Steamboat Springs A range of emotions tested Bruce Alston's resolve Tuesday as he sat down to write letters to each of the players in the Steamboat Springs girls basketball program.
The letters were his way of letting his players know he would not be their coach in the upcoming season. He resigned that role earlier this spring and the high school is already busy searching for his replacement for the 2002-03 season.
"It's hard. I've built a lot of good relationships, made a lot of friends, and I'm going to miss it," Alston said. "I had all kinds of reasons pulling me back, but mostly that I didn't want to let my players down."
For that reason, the coach decided that an announcement from the school or a notice in the newspaper just wasn't enough. He took it upon himself to write each of his players and offer a more personal resignation and wish them luck in their future endeavors.
"I know that he really battled to make a decision," Steamboat Springs Athletics Director Bruce Crowhurst said. "He was really dedicated to this program and it wasn't an easy choice to leave."
Alston has been the head coach of the program for the past seven years. He has brought his passion for the sport to the court for the past several years, but it was evident the task was not an easy one for the coach who maintains a busy schedule outside of the school.

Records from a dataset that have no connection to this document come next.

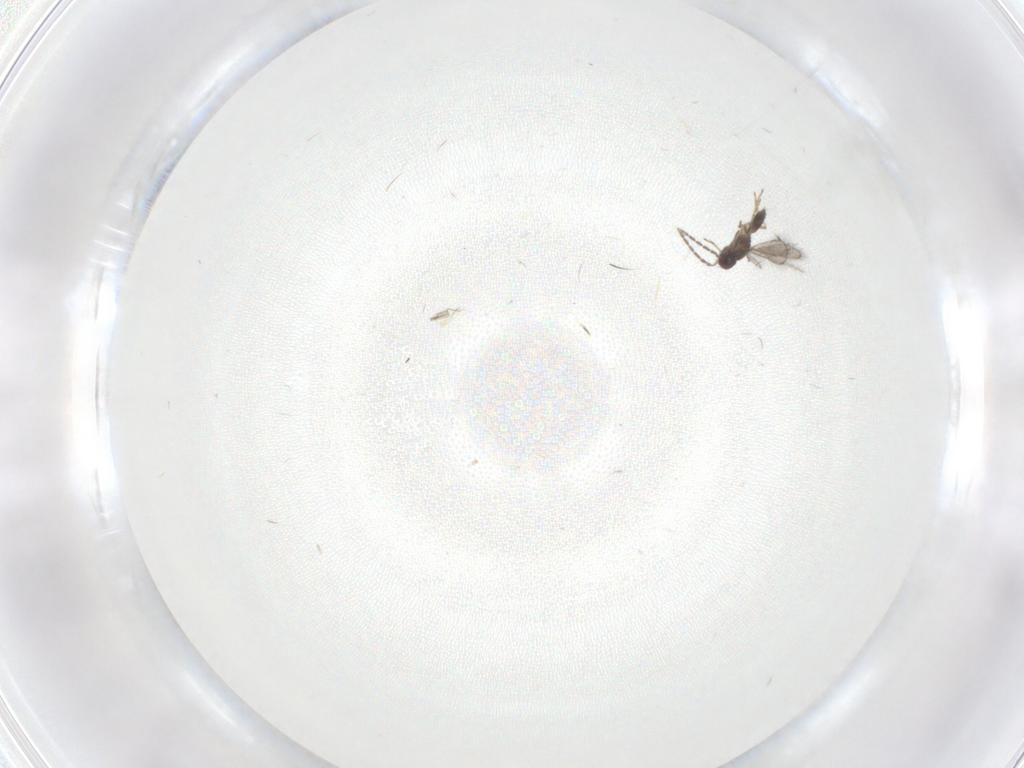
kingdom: Animalia
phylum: Arthropoda
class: Insecta
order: Hymenoptera
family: Eulophidae
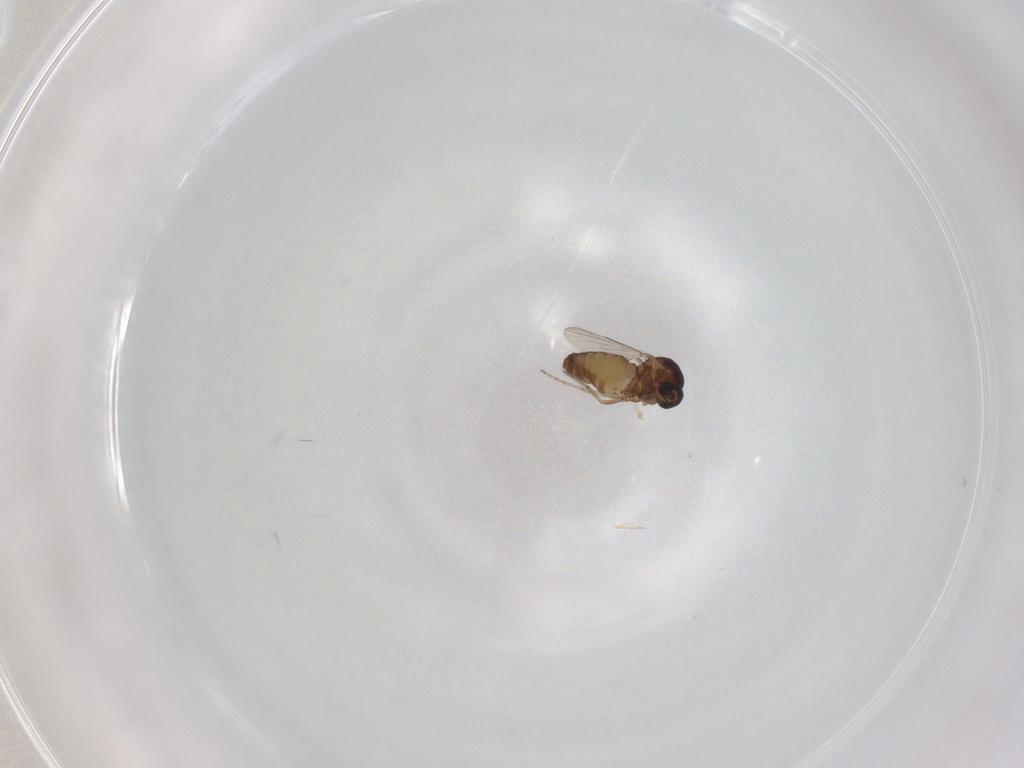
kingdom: Animalia
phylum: Arthropoda
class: Insecta
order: Diptera
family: Ceratopogonidae
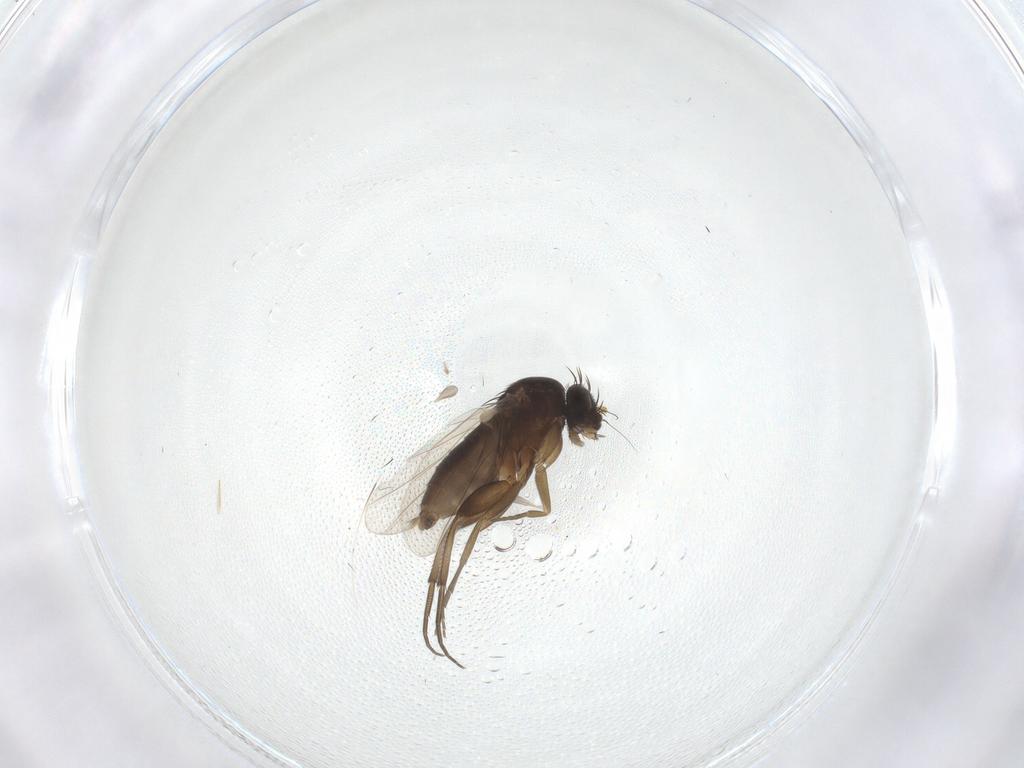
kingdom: Animalia
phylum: Arthropoda
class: Insecta
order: Diptera
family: Phoridae
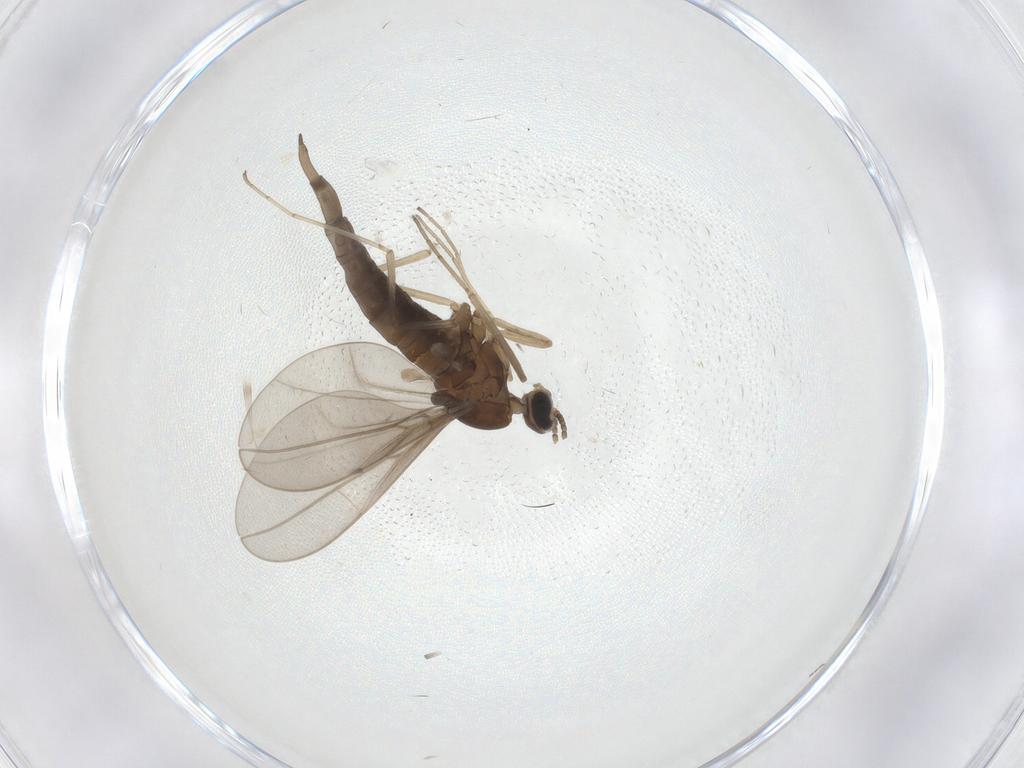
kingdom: Animalia
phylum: Arthropoda
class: Insecta
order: Diptera
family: Cecidomyiidae
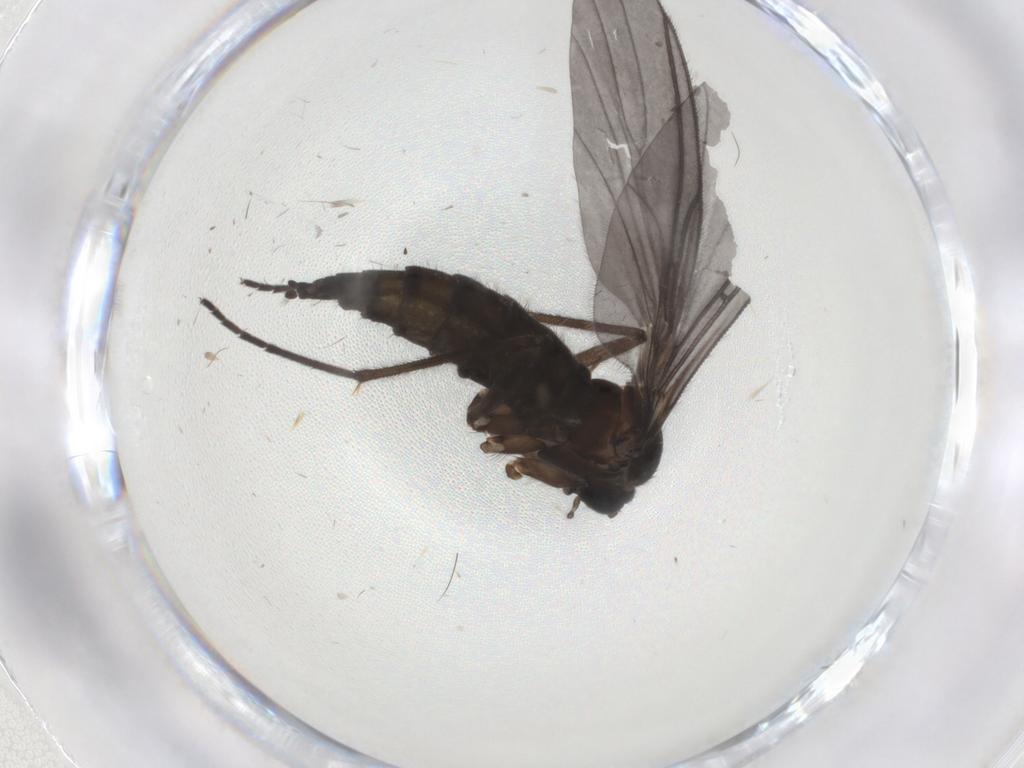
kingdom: Animalia
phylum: Arthropoda
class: Insecta
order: Diptera
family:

Alston, who is one of a few coaches that was hired outside of the school, runs a small window distributorship in Steamboat and also works as a personal and business mediator. He is also a counselor.
He said it was his passion for the game of basketball that drew him to the girls coaching job seven seasons ago. That passion remains strong today.
However, he said the demands of his regular jobs and his personal life have started to conflict with his love for coaching basketball.
"I'm a basketball junkie," he said. "But I have to make some big sacrifices and my family also has to make some big sacrifices My wife has been a saint during my time as a head coach," Alston said. "She has been at every game both home and on the road."
Alston said he has been able to dedicate himself to coaching during the season but often feels guilty he isn't giving enough time and effort during the offseason when players need to train and play to stay competitive with the other teams in the state.
This isn't the first time Alston has faced a choice on whether to continue to coach. Two years ago, Alston resigned at the end of the season but then changed his mind before the following season started.
Outside of the personal pressures, Alston has also had to deal with his own coaching quirks. He said he couldn't stand to disappoint his players or the fans that came out to support the team.
But he has come to learn during his career that disappointing people is just a part of being a coach.
"People are disappointed when you don't win, players are disappointed when they don't get to play in the games," Alston said. "It's the hard part of coaching. Some guys can do it, but it's the kind of stuff that keeps me awake at night."
So in one last-ditch attempt to keep from disappointing his players, Alston sat down Tuesday and tried to explain his position in letters addressed to the players in his programs.
Meanwhile, at the high school Crowhurst is already well into the search for a new basketball coach. The deadline to apply for the job was also Tuesday. Crowhurst said he had already received some strong applications for the position and he expects to fill the spot soon.